**Selected passage:**

──────────

Author Archive

Automate the Strike Zone, Unleash the Offense

Hello World! As a software developer, automation is my way of life. It kills me to see the tedious yet important job of calling balls and strikes performed at less than 90% accuracy. Worse, catcher framing is now a thing, which is essentially baseball’s equivalent of selling the flop.

Today, I want to talk about how automating the strike zone would affect the MLB run-scoring environment. Don’t we all want to save the environment?

Let’s pretend that before the 2014 season, home plate umpires were fitted with earpieces giving them a simplified Pitch f(x) feed of balls and strikes. They heard a high beep for a strike, a low beep for a ball. They then called balls/strikes exactly as they were told, resulting in a perfect zone.

Experiment 1: Walks/Strikeouts overturned

The most damaging ball/strike errors happen when ball 4 or strike 3 was thrown but not called. Sometimes the umpire is redeemed by luck, and a walk/strikeout happens eventually anyway, but not nearly every time. Think of how many times you’ve seen a 3–0 count where a ball was called a strike, only to have the hitter swing and ground out harmlessly on the 3–1 pitch.

──────────

**Required actions:**
1. In the strike zone post, what sound did umpires hear for a strike in the imagined 2014 setup?
2. Name every on-field baseball role mentioned in the strike zone post.
3. For each statement, say whether it agrees with the strike zone post: (a) The author works as a software developer. (b) In the imagined setup, umpires heard a low beep for a strike. (c) The author says balls and strikes are called at better than 90% accuracy.
You won't need the listing that comes next.

──────────

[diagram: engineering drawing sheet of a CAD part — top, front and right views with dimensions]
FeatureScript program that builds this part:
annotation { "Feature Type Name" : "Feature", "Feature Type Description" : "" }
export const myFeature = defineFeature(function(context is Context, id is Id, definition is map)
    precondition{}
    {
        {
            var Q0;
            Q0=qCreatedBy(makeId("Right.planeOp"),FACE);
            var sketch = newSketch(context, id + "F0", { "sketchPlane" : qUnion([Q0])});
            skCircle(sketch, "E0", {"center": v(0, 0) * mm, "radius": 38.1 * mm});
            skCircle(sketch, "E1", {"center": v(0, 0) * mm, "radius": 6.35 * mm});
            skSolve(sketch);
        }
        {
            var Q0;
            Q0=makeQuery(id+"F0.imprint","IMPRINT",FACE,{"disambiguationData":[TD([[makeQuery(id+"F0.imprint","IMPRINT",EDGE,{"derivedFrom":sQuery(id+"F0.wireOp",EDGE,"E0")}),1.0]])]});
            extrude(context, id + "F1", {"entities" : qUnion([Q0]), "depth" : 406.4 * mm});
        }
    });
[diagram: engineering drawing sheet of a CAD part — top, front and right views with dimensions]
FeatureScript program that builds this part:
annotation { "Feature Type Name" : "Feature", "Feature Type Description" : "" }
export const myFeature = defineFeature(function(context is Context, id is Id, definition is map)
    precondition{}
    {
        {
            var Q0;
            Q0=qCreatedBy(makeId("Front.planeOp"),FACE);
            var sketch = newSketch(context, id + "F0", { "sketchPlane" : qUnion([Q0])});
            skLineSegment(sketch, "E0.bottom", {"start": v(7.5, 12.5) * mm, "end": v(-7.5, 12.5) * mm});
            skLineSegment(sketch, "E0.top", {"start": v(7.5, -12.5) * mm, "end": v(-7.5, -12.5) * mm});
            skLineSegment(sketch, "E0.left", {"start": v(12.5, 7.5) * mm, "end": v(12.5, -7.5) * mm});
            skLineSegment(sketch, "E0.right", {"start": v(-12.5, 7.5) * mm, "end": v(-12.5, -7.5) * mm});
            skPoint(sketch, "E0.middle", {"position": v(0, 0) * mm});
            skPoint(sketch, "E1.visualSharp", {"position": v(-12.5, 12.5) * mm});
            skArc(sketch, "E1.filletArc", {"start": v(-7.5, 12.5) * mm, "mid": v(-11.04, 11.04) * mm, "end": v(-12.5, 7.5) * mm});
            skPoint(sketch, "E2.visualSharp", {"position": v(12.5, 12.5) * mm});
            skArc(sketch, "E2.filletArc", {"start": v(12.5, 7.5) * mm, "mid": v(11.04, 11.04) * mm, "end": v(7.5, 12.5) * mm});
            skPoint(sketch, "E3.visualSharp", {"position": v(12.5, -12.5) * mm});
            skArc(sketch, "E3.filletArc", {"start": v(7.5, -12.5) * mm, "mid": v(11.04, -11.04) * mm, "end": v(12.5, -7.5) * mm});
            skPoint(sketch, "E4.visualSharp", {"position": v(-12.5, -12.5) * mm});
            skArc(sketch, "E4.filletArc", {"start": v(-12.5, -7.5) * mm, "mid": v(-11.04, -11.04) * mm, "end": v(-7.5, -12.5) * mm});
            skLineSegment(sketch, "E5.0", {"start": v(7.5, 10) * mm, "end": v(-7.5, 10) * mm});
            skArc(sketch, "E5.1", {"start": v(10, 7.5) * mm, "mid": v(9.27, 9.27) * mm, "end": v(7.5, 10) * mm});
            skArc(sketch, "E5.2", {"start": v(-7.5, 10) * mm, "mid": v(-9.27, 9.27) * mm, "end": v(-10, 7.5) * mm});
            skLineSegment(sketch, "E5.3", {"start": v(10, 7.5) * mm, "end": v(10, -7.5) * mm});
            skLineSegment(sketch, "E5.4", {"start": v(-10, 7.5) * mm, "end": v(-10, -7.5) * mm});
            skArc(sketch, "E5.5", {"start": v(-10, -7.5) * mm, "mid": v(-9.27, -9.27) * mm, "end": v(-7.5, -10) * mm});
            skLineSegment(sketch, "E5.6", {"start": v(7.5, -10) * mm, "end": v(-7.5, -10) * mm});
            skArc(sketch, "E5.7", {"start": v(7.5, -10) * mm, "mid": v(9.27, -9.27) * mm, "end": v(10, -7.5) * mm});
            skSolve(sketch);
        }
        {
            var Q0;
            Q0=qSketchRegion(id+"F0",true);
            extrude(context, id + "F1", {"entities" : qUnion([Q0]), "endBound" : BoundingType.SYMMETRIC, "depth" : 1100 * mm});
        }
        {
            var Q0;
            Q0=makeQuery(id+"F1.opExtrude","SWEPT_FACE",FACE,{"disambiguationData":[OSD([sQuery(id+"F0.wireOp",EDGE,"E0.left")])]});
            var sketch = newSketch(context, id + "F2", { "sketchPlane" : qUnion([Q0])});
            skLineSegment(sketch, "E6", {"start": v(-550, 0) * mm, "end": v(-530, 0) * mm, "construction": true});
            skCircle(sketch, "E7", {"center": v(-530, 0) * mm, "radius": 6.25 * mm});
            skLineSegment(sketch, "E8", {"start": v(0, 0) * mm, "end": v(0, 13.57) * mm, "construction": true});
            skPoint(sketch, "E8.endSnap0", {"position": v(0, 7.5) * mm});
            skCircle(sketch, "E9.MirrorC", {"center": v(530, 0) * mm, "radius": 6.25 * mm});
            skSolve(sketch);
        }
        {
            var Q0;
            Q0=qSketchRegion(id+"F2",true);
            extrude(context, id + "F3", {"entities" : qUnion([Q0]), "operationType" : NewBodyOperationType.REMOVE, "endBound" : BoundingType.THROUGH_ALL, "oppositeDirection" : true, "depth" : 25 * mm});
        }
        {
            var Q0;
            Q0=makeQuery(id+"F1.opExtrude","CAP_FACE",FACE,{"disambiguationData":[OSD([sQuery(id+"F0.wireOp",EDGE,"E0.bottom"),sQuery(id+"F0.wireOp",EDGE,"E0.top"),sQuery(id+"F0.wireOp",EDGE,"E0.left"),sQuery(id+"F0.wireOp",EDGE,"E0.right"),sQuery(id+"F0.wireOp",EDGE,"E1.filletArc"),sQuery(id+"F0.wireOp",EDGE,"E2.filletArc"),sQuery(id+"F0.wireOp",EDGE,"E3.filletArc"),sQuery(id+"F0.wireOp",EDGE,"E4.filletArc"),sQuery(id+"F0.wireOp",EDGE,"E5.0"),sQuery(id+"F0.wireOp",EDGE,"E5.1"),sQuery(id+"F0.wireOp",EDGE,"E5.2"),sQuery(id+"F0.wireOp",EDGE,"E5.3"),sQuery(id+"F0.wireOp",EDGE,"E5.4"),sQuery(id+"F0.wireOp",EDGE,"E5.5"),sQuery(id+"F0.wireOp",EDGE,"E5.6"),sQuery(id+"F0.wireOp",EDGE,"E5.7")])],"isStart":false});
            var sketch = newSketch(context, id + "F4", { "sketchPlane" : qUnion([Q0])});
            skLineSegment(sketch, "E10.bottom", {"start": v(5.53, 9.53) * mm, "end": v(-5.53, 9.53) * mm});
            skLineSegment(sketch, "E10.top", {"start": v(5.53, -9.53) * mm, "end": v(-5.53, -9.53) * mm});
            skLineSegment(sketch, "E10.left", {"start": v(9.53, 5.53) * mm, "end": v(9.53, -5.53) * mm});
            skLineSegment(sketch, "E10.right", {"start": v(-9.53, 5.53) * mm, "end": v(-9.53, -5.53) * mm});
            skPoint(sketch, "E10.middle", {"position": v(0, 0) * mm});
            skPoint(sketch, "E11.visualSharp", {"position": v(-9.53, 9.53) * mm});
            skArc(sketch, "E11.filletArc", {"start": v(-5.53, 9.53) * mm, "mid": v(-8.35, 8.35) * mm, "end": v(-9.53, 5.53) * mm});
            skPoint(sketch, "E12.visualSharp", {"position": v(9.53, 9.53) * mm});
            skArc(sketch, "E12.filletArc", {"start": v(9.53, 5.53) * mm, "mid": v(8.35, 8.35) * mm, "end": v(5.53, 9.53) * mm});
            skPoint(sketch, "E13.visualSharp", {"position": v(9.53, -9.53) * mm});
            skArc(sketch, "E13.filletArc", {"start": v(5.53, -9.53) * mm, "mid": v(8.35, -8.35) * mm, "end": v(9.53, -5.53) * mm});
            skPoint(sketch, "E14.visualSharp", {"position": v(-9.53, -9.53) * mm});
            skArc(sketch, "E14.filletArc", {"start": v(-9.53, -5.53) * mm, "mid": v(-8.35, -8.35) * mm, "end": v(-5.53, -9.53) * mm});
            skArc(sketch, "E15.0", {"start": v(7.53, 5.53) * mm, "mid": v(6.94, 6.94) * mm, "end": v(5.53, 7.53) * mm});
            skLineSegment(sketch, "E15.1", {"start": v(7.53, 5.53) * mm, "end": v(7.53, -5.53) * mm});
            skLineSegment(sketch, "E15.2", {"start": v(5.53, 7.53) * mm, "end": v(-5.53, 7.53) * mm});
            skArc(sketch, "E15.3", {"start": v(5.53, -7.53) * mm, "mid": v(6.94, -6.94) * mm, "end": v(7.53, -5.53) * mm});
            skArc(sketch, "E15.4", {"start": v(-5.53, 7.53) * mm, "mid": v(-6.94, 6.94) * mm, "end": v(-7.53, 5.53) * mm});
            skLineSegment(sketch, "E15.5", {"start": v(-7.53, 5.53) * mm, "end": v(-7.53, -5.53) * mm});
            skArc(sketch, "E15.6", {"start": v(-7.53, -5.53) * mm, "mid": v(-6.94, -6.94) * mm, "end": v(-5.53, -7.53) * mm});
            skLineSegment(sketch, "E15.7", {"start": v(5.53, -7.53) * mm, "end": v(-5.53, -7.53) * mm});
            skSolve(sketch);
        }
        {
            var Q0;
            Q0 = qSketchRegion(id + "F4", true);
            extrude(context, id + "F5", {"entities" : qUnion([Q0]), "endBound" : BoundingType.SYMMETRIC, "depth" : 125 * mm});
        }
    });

──────────

**Results for the exercise:**
1. A high beep.

2. Umpire (home plate umpire), catcher, hitter.

3.
(a) Yes: "As a software developer, automation is my way of life."
(b) No: "They heard a high beep for a strike, a low beep for a ball."
(c) No: "performed at less than 90% accuracy."